52 Then the Jews began to argue sharply among themselves, “How can this man give us his flesh to eat?”

53 Jesus said to them, “Very truly I tell you, unless you eat the flesh of the Son of Man and drink his blood, you have no life in you. 54 Whoever eats my flesh and drinks my blood has eternal life, and I will raise him up at the last day. 55 For my flesh is real food and my blood is real drink. 56 Whoever eats my flesh and drinks my blood remains in me, and I in him. 57 Just as the living Father sent me and I live because of the Father, so the one who feeds on me will live because of me. 58 This is the bread that came down from heaven. Your ancestors ate manna and died, but whoever feeds on this bread will live forever.” 59 He said this while teaching in the synagogue in Capernaum.

Which is it? Lord, lunatic, or liar? Does a good moral teacher say things like this? We cannot ask that question enough.

Those who want a piece of Jesus completely ignore passages like John 5 and 6. For that matter, they ignore the entire gospel of John. It is the most in your face Jesus-is-God gospel, by far. When we come to it, we have to make a choice, and if we’re honest we will—for non-Christians it is inevitably the trilemma.
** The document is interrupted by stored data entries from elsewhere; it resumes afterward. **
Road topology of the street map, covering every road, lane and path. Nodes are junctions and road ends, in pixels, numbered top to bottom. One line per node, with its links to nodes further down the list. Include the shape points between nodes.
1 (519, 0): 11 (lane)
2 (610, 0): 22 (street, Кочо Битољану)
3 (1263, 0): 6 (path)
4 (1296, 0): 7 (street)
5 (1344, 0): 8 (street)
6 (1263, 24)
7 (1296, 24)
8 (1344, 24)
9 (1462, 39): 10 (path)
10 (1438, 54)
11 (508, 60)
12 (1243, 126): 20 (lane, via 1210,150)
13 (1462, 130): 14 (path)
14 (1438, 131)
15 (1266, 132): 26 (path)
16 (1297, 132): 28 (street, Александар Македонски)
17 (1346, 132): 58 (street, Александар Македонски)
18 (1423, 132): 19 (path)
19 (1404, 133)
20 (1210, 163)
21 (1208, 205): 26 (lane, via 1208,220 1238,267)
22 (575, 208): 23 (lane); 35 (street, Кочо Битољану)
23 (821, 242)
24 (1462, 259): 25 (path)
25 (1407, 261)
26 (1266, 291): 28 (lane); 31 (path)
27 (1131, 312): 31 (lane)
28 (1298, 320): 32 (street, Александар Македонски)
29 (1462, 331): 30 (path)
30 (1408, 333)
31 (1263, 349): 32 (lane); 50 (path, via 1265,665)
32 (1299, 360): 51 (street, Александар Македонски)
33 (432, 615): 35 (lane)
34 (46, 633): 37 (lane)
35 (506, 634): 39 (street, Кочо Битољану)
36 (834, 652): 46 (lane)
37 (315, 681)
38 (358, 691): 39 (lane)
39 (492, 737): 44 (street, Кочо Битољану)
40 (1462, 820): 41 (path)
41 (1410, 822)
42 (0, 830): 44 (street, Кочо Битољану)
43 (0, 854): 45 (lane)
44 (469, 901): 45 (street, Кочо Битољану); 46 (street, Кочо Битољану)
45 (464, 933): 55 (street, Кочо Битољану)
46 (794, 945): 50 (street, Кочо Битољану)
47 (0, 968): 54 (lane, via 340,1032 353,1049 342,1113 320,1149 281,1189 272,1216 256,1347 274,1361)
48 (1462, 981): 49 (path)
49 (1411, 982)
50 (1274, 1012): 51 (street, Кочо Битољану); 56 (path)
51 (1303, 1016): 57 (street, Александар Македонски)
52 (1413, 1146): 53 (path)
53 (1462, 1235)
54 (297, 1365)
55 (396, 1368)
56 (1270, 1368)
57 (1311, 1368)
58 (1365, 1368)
Jesus put the question of his identity to his followers. We read this in Matthew 16, Mark 8, and Luke 9. In the Matthew passage Jesus askes his disciples, “Who do people say the Son of Man is?” Then after they give him some answers, he asks the most important question in the history of the world: “But what about you?” he asked. “Who do you say I am?” Everything in life and history, and eternity, turns on this question, and the answer to it.